3.3 Saberes específicos para atuar na EJA

Diversas pesquisas têm apontado a necessidade de uma formação específica para o professor que atua na Educação de Jovens e Adultos. Segundo Henriques e Defourny (2006), são mais de 175 mil professores que atuam na EJA considerando somente o ensino fundamental, destes, a maioria nunca recebeu formação específica para a função que exercem. Concordamos com Ribeiro (1999) que a questão da insuficiência da formação dos professores para atuar na EJA já foi bastante reiterada nos estudos acadêmicos. Sendo oportuno agora que esses estudos passassem a se concentrar mais na produção e na sistematização de conhecimentos que possam contribuir para o plano teórico da constituição dessa modalidade e, consequentemente, para a formação docente.
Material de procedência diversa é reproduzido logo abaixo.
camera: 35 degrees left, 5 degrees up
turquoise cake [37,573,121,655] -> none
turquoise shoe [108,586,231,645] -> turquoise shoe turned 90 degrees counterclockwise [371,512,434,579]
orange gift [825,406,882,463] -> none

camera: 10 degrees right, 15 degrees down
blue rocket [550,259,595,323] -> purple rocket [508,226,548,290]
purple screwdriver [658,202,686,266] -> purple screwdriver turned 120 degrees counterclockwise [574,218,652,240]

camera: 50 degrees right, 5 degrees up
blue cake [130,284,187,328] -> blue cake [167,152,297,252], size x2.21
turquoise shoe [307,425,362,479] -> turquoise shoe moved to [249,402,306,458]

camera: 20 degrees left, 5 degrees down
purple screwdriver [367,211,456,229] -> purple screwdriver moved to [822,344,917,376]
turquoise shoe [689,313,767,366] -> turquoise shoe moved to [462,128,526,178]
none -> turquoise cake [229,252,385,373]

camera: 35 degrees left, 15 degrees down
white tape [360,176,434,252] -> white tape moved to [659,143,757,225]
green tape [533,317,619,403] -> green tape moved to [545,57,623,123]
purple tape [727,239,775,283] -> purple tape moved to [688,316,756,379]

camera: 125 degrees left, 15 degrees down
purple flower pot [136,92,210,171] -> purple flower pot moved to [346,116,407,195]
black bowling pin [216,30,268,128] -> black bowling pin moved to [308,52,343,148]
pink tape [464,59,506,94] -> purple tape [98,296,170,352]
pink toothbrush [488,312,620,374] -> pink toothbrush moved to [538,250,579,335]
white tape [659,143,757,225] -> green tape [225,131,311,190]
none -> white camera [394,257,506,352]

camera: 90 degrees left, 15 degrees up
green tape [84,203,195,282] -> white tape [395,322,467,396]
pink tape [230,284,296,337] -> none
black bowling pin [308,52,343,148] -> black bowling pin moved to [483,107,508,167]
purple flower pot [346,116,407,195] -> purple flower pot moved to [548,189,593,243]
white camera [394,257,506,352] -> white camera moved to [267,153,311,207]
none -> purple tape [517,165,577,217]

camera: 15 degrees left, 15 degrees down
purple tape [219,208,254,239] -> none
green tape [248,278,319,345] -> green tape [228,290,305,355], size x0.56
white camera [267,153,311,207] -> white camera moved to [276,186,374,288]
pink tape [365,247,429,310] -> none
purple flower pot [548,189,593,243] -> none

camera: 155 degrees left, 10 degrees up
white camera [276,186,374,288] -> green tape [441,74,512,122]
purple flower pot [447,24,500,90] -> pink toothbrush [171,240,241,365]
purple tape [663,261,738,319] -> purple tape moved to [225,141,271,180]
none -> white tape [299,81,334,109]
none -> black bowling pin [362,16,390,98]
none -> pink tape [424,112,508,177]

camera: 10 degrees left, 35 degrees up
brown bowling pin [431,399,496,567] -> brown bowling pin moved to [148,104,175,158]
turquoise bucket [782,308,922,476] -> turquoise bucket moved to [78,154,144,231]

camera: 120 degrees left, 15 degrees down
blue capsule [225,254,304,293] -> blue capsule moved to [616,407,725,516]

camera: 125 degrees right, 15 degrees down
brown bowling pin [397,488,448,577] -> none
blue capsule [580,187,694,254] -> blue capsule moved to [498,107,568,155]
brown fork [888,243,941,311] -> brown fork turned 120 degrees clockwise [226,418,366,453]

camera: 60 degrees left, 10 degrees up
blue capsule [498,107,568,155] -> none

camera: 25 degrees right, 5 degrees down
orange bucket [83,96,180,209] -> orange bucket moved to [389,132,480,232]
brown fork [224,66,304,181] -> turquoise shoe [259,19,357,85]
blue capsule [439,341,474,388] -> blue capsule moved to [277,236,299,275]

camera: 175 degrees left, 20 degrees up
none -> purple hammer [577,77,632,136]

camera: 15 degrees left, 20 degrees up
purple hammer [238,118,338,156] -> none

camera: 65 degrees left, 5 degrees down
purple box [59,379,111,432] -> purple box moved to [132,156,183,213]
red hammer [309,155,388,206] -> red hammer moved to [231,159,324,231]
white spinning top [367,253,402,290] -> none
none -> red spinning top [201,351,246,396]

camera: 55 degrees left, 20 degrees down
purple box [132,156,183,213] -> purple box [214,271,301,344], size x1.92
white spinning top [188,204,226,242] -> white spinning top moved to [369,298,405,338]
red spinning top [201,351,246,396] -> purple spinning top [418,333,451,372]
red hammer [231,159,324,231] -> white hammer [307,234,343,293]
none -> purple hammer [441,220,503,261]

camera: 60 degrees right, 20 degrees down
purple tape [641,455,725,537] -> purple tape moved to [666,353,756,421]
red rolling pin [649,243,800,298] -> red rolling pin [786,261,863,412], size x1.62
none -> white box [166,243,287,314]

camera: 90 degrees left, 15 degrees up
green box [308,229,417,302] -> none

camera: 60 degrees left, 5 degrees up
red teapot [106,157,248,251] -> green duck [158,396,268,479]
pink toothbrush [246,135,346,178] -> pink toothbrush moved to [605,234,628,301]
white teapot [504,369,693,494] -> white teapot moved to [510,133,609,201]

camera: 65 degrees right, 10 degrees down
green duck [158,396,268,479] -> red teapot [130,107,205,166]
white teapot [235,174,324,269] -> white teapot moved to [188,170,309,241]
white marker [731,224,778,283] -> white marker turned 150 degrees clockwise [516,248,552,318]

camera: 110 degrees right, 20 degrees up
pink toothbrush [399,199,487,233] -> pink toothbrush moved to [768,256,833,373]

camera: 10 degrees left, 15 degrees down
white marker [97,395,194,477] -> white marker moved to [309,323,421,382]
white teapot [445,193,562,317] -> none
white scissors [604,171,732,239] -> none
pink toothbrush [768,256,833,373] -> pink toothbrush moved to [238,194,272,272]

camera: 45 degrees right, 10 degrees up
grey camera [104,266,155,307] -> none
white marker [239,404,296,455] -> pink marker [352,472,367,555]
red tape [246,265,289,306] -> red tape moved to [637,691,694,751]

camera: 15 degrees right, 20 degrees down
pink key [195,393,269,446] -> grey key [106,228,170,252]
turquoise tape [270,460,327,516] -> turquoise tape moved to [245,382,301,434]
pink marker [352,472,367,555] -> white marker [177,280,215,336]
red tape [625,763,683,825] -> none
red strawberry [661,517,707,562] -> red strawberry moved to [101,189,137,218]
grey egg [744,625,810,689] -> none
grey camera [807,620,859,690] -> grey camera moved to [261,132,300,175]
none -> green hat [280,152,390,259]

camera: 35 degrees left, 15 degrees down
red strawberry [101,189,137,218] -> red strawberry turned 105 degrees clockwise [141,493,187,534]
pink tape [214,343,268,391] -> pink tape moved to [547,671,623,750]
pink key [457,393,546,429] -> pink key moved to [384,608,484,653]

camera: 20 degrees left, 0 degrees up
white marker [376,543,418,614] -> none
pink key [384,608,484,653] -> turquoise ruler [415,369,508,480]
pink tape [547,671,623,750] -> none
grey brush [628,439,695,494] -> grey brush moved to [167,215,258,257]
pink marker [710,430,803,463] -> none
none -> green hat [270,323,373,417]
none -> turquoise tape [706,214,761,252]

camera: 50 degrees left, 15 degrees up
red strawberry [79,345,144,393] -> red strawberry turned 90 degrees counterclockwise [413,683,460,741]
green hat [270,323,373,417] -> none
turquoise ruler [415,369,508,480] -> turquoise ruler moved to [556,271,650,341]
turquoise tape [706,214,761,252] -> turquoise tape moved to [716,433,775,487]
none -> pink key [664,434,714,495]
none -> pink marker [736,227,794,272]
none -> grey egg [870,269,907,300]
O Parecer CEB 11/2000 afirma que “o preparo de um docente voltado para a EJA deve incluir, além das exigências formativas para todo e qualquer professor, aquelas relativas à complexidade diferencial desta modalidade de ensino” (BRASIL, 2000b, p.56). Mas quais saberes e competências profissionais podem ser considerados específicos para a docência na EJA?

O trabalho de Santos (2010) procurou identificar alguns destes saberes formativos através da análise de dezoito trabalhos apresentados durante as Reuniões da ANPEd, no período entre 1998-2008, voltados para o contexto dos anos iniciais e do ensino fundamental e que abordaram o tema Formação de Professores para a Educação de Jovens e Adultos. Dois destes trabalhos possuíam o objetivo de compreender as especificidades dos saberes para a docência na EJA, o restante embora não tivesse este objetivo, apresentaram contribuições para o campo de estudo proposto pelo autor.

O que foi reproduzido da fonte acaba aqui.